Trump may cash in $1.7bn victim fund as IRS lawsuit settlement looms

Trump may cash in $1.7bn victim fund as IRS lawsuit settlement looms

Donald Trump's sprawling $10 billion lawsuit against the Internal Revenue Service could soon be resolved through a remarkable financial arrangement: his own administration would establish a $1.7 billion compensation fund for people Trump claims were wrongly targeted by the previous administration, effectively settling the case by paying out taxpayer money to his supporters and allies.

The potential deal has sparked sharp criticism from ethics watchdogs and legal experts who view it as an extraordinary abuse of executive power. Among the likely beneficiaries would be more than 1,500 people convicted or charged in connection with the January 6 Capitol riot. The payments would flow through the Treasury Department's Judgment Fund, a pool of taxpayer dollars normally reserved for legitimate court judgments and settlements.

Justice Department officials have reportedly been discussing the arrangement this week. Under the proposed terms, Trump would drop his lawsuit in exchange for the compensation fund and a public apology from the IRS, along with a waiver of any ongoing tax audits of Trump, his family, and his businesses.

The original lawsuit, filed in January, names Trump, two of his sons, and the Trump family business as plaintiffs. They seek $10 billion in damages, claiming the IRS violated their rights when a contractor leaked Trump's personal tax returns to journalists in 2019 during his first term. Charles Littlejohn, the IRS contractor responsible for the disclosure, was sentenced to five years in prison in January 2024.

The settlement negotiations have drawn fire from government accountability groups. "This president continues to demonstrate that he is the most stunningly corrupt chief executive this country has ever had," said Donald Sherman, president and CEO of Citizens for Responsibility and Ethics in Washington. "When he's not reaching into the pockets of the American people to enrich himself, he's trying to create a slush fund for his political allies."

The case faces legal obstacles before any settlement could proceed. Federal Judge Kathleen Williams, overseeing the lawsuit in Miami, has raised fundamental questions about whether the suit even qualifies as a legitimate legal dispute. She appointed a panel of independent attorneys to advise the court on this critical issue, with both sides required to submit legal briefs by May 20.

The court-appointed attorneys submitted a filing on May 14 flagging serious concerns about whether Trump is effectively controlling both sides of the litigation. "Although Defendants' failure to assert these defenses would be appropriate if, in the exercise of independent litigation judgment, Defendants and their attorneys determined that an early settlement was in the government's best interest, the circumstances raise the specter that Defendants and their attorneys may instead be operating at the President's direction," the brief stated.

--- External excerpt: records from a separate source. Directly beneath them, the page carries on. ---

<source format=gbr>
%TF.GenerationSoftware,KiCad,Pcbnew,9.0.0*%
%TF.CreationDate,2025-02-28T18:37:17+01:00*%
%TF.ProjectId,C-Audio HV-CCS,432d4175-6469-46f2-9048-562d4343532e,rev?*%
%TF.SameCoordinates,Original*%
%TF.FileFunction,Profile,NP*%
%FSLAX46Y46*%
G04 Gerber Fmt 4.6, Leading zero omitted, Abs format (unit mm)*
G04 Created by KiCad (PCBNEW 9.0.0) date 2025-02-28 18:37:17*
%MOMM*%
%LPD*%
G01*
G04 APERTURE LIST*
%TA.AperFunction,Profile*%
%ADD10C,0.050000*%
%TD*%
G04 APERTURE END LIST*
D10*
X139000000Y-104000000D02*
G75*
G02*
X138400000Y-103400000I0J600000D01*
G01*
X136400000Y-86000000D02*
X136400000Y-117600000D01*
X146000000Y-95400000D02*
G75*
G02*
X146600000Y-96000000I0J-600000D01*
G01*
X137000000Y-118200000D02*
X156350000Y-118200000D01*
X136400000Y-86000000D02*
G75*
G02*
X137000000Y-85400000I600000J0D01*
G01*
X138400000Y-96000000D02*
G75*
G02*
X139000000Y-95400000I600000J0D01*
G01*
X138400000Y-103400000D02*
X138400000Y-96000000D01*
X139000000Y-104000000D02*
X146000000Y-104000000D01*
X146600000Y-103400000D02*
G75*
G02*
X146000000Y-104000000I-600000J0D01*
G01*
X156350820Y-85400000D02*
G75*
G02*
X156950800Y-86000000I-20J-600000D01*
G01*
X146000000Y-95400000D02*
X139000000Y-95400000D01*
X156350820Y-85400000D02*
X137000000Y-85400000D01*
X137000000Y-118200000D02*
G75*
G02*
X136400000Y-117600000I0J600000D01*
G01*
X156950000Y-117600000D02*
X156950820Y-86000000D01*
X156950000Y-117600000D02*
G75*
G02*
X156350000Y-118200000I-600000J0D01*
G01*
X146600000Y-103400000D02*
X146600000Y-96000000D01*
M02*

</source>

Andrew Warren, deputy legal director at the Democracy Defenders Fund, underscored the fundamental legal problem. "Anyone who got through their first day of law school knows you can't sue yourself," he said, referring to the structural conflict of Trump suing his own administration.

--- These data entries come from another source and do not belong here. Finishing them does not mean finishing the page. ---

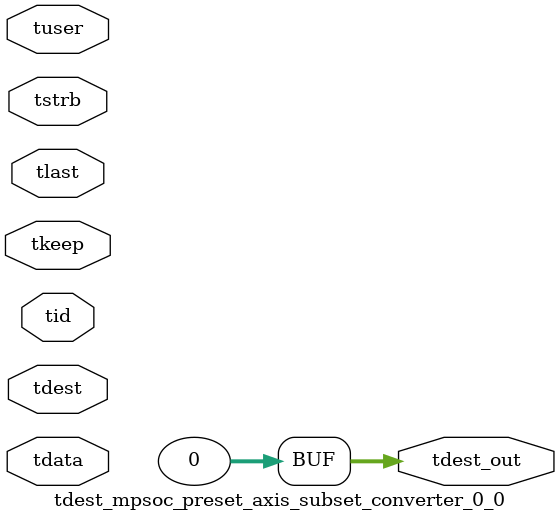
<source format=v>


`timescale 1ps/1ps

module tdest_mpsoc_preset_axis_subset_converter_0_0 #
(
parameter C_S_AXIS_TDATA_WIDTH = 32,
parameter C_S_AXIS_TUSER_WIDTH = 0,
parameter C_S_AXIS_TID_WIDTH   = 0,
parameter C_S_AXIS_TDEST_WIDTH = 0,
parameter C_M_AXIS_TDEST_WIDTH = 32
)
(
input  [(C_S_AXIS_TDATA_WIDTH == 0 ? 1 : C_S_AXIS_TDATA_WIDTH)-1:0     ] tdata,
input  [(C_S_AXIS_TUSER_WIDTH == 0 ? 1 : C_S_AXIS_TUSER_WIDTH)-1:0     ] tuser,
input  [(C_S_AXIS_TID_WIDTH   == 0 ? 1 : C_S_AXIS_TID_WIDTH)-1:0       ] tid,
input  [(C_S_AXIS_TDEST_WIDTH == 0 ? 1 : C_S_AXIS_TDEST_WIDTH)-1:0     ] tdest,
input  [(C_S_AXIS_TDATA_WIDTH/8)-1:0 ] tkeep,
input  [(C_S_AXIS_TDATA_WIDTH/8)-1:0 ] tstrb,
input                                                                    tlast,
output [C_M_AXIS_TDEST_WIDTH-1:0] tdest_out
);

assign tdest_out = {1'b0};

endmodule


</source>
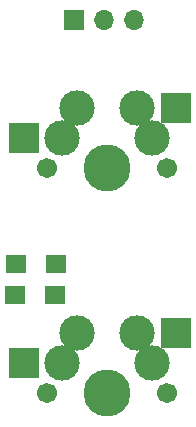
<source format=gbr>
%TF.GenerationSoftware,KiCad,Pcbnew,7.0.2*%
%TF.CreationDate,2023-04-26T23:17:44+02:00*%
%TF.ProjectId,phoenix-thumb,70686f65-6e69-4782-9d74-68756d622e6b,v1.0.0*%
%TF.SameCoordinates,Original*%
%TF.FileFunction,Soldermask,Bot*%
%TF.FilePolarity,Negative*%
%FSLAX46Y46*%
G04 Gerber Fmt 4.6, Leading zero omitted, Abs format (unit mm)*
G04 Created by KiCad (PCBNEW 7.0.2) date 2023-04-26 23:17:44*
%MOMM*%
%LPD*%
G01*
G04 APERTURE LIST*
%ADD10R,1.700000X1.700000*%
%ADD11O,1.700000X1.700000*%
%ADD12R,2.550000X2.500000*%
%ADD13C,1.701800*%
%ADD14C,3.000000*%
%ADD15C,3.987800*%
%ADD16R,1.800000X1.500000*%
G04 APERTURE END LIST*
D10*
%TO.C,REF\u002A\u002A*%
X137580000Y-129920000D03*
D11*
X140120000Y-129920000D03*
X142660000Y-129920000D03*
%TD*%
D12*
%TO.C,S7*%
X146252000Y-156440000D03*
X133325000Y-158980000D03*
D13*
X145490000Y-161520000D03*
D14*
X136600000Y-158980000D03*
X144220000Y-158980000D03*
X142950000Y-156440000D03*
X137870000Y-156440000D03*
D13*
X135330000Y-161520000D03*
D15*
X140410000Y-161520000D03*
%TD*%
%TO.C,S2*%
X140412000Y-142430000D03*
D14*
X137872000Y-137350000D03*
D13*
X145492000Y-142430000D03*
X135332000Y-142430000D03*
D14*
X142952000Y-137350000D03*
X136602000Y-139890000D03*
X144222000Y-139890000D03*
D12*
X133327000Y-139890000D03*
X146254000Y-137350000D03*
%TD*%
D16*
%TO.C,D25*%
X132630000Y-153170000D03*
X136030000Y-153170000D03*
%TD*%
%TO.C,D25*%
X132704500Y-150555190D03*
X136104500Y-150555190D03*
%TD*%
M02*

</source>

If Trump secured the full $10 billion, it would more than double his family's net worth. The sum would exceed two-thirds of the IRS's entire 2026 fiscal year budget and dwarf any prior award from the Judgment Fund. Federal data shows that from January 2020 through September 2025, the largest single payout was five times smaller than what Trump is demanding.

The lawsuit also faces separate legal weaknesses. Civil damage claims for tax return disclosures must be filed within two years of discovery. Trump's returns were shared in 2019 and became public knowledge by 2020, meaning the statute of limitations may have expired. Additionally, legal scholars have noted that Littlejohn was not a government employee, yet federal law requires that the person responsible for the disclosure be a federal officer or employee for such lawsuits to proceed.

Trump's refusal to voluntarily release his tax returns has broken decades of precedent. Every other president and major party nominee for at least the past five decades has disclosed personal tax information to the public, according to ethics organizations.

This settlement push is not Trump's first attempt to extract money from the government. He has also filed claims seeking approximately $230 million from the Justice Department for damages related to federal investigations into his handling of classified documents and potential Russian ties to his 2016 campaign. Both claims far exceed typical awards under the Federal Tort Claims Act.

Author James Rodriguez: "If the administration rubber-stamps a billion-dollar settlement because Trump controls the lawyers on both sides of the case, we've essentially legalized self-dealing at the highest level of government."